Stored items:
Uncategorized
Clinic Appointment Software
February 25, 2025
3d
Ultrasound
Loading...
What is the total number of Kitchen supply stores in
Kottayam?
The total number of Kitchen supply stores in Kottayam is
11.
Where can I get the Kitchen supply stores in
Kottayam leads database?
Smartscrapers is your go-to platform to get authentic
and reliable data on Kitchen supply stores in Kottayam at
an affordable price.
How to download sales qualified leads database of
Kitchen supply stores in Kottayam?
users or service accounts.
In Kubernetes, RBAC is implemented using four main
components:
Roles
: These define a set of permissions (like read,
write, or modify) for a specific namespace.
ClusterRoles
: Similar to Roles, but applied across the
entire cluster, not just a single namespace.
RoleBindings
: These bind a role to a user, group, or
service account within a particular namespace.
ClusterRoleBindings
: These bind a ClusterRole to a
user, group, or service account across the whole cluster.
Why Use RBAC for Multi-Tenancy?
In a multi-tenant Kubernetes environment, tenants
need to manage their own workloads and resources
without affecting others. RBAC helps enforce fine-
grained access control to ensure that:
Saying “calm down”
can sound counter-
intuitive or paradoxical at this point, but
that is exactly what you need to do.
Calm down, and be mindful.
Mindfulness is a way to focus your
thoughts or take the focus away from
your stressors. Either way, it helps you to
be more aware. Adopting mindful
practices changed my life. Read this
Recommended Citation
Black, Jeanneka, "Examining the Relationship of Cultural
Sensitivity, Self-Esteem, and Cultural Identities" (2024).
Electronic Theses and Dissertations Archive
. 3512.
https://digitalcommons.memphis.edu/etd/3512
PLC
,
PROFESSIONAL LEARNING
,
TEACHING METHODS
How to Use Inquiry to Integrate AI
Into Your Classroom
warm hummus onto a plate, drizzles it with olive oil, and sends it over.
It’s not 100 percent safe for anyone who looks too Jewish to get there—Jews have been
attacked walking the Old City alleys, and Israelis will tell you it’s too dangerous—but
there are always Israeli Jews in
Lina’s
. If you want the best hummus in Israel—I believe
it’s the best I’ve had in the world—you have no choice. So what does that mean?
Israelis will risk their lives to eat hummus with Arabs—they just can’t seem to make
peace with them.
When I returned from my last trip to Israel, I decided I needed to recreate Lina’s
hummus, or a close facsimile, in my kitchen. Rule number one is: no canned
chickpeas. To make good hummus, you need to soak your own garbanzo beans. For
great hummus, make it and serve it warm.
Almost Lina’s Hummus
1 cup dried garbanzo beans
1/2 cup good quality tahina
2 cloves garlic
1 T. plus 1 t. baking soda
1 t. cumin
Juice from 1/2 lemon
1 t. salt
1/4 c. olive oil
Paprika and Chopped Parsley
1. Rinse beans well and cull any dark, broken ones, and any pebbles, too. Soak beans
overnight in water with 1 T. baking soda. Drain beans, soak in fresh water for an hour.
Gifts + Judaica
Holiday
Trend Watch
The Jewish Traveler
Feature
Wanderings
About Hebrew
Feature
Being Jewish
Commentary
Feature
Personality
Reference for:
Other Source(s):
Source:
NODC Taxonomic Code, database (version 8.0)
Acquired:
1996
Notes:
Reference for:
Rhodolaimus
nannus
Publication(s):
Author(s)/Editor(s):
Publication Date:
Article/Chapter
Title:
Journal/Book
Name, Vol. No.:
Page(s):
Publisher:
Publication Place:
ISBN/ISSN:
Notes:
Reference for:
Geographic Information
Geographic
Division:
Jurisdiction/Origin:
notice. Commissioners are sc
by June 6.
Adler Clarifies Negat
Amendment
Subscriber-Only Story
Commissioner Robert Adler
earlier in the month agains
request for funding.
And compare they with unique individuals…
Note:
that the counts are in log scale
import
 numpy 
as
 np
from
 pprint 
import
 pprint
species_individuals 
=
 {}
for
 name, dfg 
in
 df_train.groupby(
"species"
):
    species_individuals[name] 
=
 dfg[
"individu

Work request: For the word "Kottayam", return every line of the records that holds it.

Answer:
Kottayam?
The total number of Kitchen supply stores in Kottayam is
Kottayam leads database?
and reliable data on Kitchen supply stores in Kottayam at
Kitchen supply stores in Kottayam?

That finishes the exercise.